Now, Figure 5 shows the plot of the residuals of the fitted model. We can obtain this using the R code below.
plot(ts(resid(fit)),ylab="",main="Residuals")
The residuals plot above shows a white noise series. To confirm this, Figure 6 shows the plot the ACF of the residuals. Please refer to the R code below.
acf(resid(fit))
As shown above, the ACF of the residual is indeed a white noise. This indicates the fitted model is good.
Problem 2.11
Use two different smoothing techniques described in Section 2.3 to estimate the trend in the global temperature series globtemp. Comment.
Solution:
To estimate the trend in the global temperature series, globtemp, we can use the locally weighted scatterplot smoothers (lowess) and the smoothing splines techniques.
With the lowess technique, we use 5% of the data to obtain the estimate. Figure 7 can be reproduced using the R code below.
plot(globtemp, main = "Lowess")
lines(lowess(globtemp, f=.05), lwd=2, col="#003399")
lines(lowess(globtemp), lty=2, lwd=2, col="#A3081B")
On the other hand, with the smoothing splines technique, we use a spar value of 0.5 to emphasize the data and a spar value of 1 to emphasize the trend.

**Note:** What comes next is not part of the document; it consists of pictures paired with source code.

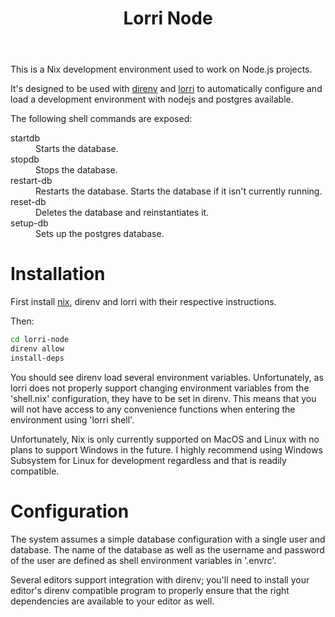 #+TITLE: Lorri Node
This is a Nix development environment used to work on Node.js projects.

It's designed to be used with [[https://direnv.net][direnv]] and [[https://github.com/target/lorri][lorri]] to automatically configure and
load a development environment with nodejs and postgres available.

The following shell commands are exposed:
- startdb :: Starts the database.
- stopdb :: Stops the database.
- restart-db :: Restarts the database. Starts the database if it isn't currently running.
- reset-db :: Deletes the database and reinstantiates it.
- setup-db :: Sets up the postgres database.

* Installation
First install [[https://nixos.wiki/wiki/Nix_Installation_Guide][nix]], direnv and lorri with their respective instructions.

Then:
#+begin_src sh
cd lorri-node
direnv allow
install-deps
#+end_src

You should see direnv load several environment variables.
Unfortunately, as lorri does not properly support changing environment variables
from the 'shell.nix' configuration, they have to be set in direnv.
This means that you will not have access to any convenience functions when
entering the environment using 'lorri shell'.

Unfortunately, Nix is only currently supported on MacOS and Linux with no plans
to support Windows in the future. I highly recommend using Windows Subsystem for
Linux for development regardless and that is readily compatible.

* Configuration
The system assumes a simple database configuration with a single user and
database. The name of the database as well as the username and password of the
user are defined as shell environment variables in '.envrc'.

Several editors support integration with direnv; you'll need to install your
editor's direnv compatible program to properly ensure that the right
dependencies are available to your editor as well.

Note that the smoothing parameter spar in R is monotically related to lambda, which is a trade-off between linear regression and the data itself. Figure 8 can be reproduced using the R code below.
plot(globtemp, main = " Smoothing Splines ")

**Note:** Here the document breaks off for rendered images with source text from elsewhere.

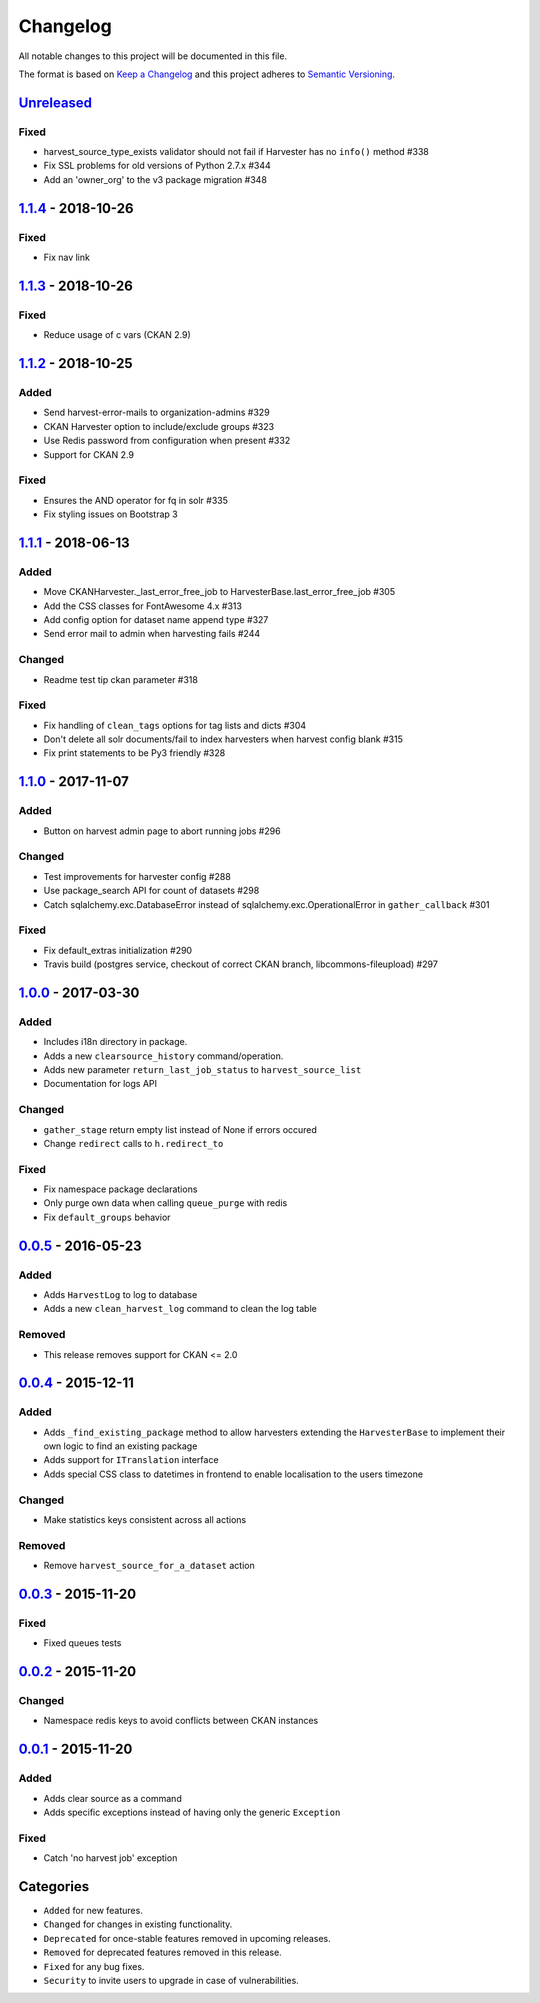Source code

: #########
Changelog
#########

All notable changes to this project will be documented in this file.

The format is based on `Keep a Changelog <http://keepachangelog.com>`_
and this project adheres to `Semantic Versioning <http://semver.org/>`_.

***********
Unreleased_
***********
Fixed
-----
- harvest_source_type_exists validator should not fail if Harvester has no ``info()`` method #338
- Fix SSL problems for old versions of Python 2.7.x #344
- Add an 'owner_org' to the v3 package migration #348

*******************
1.1.4_ - 2018-10-26
*******************
Fixed
-----
- Fix nav link

*******************
1.1.3_ - 2018-10-26
*******************
Fixed
-----
- Reduce usage of c vars (CKAN 2.9)

*******************
1.1.2_ - 2018-10-25
*******************
Added
-----
- Send harvest-error-mails to organization-admins #329
- CKAN Harvester option to include/exclude groups #323
- Use Redis password from configuration when present #332
- Support for CKAN 2.9

Fixed
-----
- Ensures the AND operator for fq in solr #335
- Fix styling issues on Bootstrap 3

*******************
1.1.1_ - 2018-06-13
*******************
Added
-----
- Move CKANHarvester._last_error_free_job to HarvesterBase.last_error_free_job #305
- Add the CSS classes for FontAwesome 4.x #313
- Add config option for dataset name append type #327
- Send error mail to admin when harvesting fails #244

Changed
-------
- Readme test tip ckan parameter #318

Fixed
-----
- Fix handling of ``clean_tags`` options for tag lists and dicts #304
- Don't delete all solr documents/fail to index harvesters when harvest config blank #315
- Fix print statements to be Py3 friendly #328

*******************
1.1.0_ - 2017-11-07
*******************
Added
-----
- Button on harvest admin page to abort running jobs #296

Changed
-------
- Test improvements for harvester config #288
- Use package_search API for count of datasets #298
- Catch sqlalchemy.exc.DatabaseError instead of sqlalchemy.exc.OperationalError in ``gather_callback`` #301

Fixed
-------
- Fix default_extras initialization #290
- Travis build (postgres service, checkout of correct CKAN branch, libcommons-fileupload) #297

*******************
1.0.0_ - 2017-03-30
*******************
Added
-----
- Includes i18n directory in package.
- Adds a new ``clearsource_history`` command/operation.
- Adds new parameter ``return_last_job_status`` to ``harvest_source_list``
- Documentation for logs API

Changed
-------
- ``gather_stage`` return empty list instead of None if errors occured 
- Change ``redirect`` calls to ``h.redirect_to``

Fixed
-----
- Fix namespace package declarations
- Only purge own data when calling ``queue_purge`` with redis
- Fix ``default_groups`` behavior

*******************
0.0.5_ - 2016-05-23
*******************
Added
-----
- Adds ``HarvestLog`` to log to database
- Adds a new ``clean_harvest_log`` command to clean the log table

Removed
-------
- This release removes support for CKAN <= 2.0

*******************
0.0.4_ - 2015-12-11
*******************
Added
-----
- Adds ``_find_existing_package`` method to allow harvesters extending the ``HarvesterBase`` to implement their own logic to find an existing package
- Adds support for ``ITranslation`` interface
- Adds special CSS class to datetimes in frontend to enable localisation to the users timezone

Changed
-------
- Make statistics keys consistent across all actions

Removed
-------
- Remove ``harvest_source_for_a_dataset`` action

*******************
0.0.3_ - 2015-11-20
*******************
Fixed
-----
- Fixed queues tests


*******************
0.0.2_ - 2015-11-20
*******************
Changed
-------
- Namespace redis keys to avoid conflicts between CKAN instances


*******************
0.0.1_ - 2015-11-20
*******************
Added
-----
- Adds clear source as a command
- Adds specific exceptions instead of having only the generic ``Exception``

Fixed
-----
- Catch 'no harvest job' exception

**********
Categories
**********
- ``Added`` for new features.
- ``Changed`` for changes in existing functionality.
- ``Deprecated`` for once-stable features removed in upcoming releases.
- ``Removed`` for deprecated features removed in this release.
- ``Fixed`` for any bug fixes.
- ``Security`` to invite users to upgrade in case of vulnerabilities.

.. _Unreleased: https://github.com/ckan/ckanext-harvest/compare/v1.1.4...HEAD
.. _1.1.4: https://github.com/ckan/ckanext-harvest/compare/v1.1.3...v1.1.4
.. _1.1.3: https://github.com/ckan/ckanext-harvest/compare/v1.1.2...v1.1.3
.. _1.1.2: https://github.com/ckan/ckanext-harvest/compare/v1.1.1...v1.1.2
.. _1.1.1: https://github.com/ckan/ckanext-harvest/compare/v1.1.0...v1.1.1
.. _1.1.0: https://github.com/ckan/ckanext-harvest/compare/v1.0.0...v1.1.0
.. _1.0.0: https://github.com/ckan/ckanext-harvest/compare/v0.0.5...v1.0.0
.. _0.0.5: https://github.com/ckan/ckanext-harvest/compare/v0.0.4...v0.0.5
.. _0.0.4: https://github.com/ckan/ckanext-harvest/compare/v0.0.3...v0.0.4
.. _0.0.3: https://github.com/ckan/ckanext-harvest/compare/v0.0.2...v0.0.3
.. _0.0.2: https://github.com/ckan/ckanext-harvest/compare/v0.0.1...v0.0.2
.. _0.0.1: https://github.com/ckan/ckanext-harvest/compare/ckan-1.6...v0.0.1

lines(smooth.spline(time(globtemp), globtemp, spar=.5), lwd=2, col="#003399")
lines(smooth.spline(time(globtemp), globtemp, spar= 1), lty=2, lwd=2, col="#A3081B")
As observed, the estimated trend in each smoothing technique is almost the same. It just appears that the smoothing splines technique is a bit smoother than the lowess technique.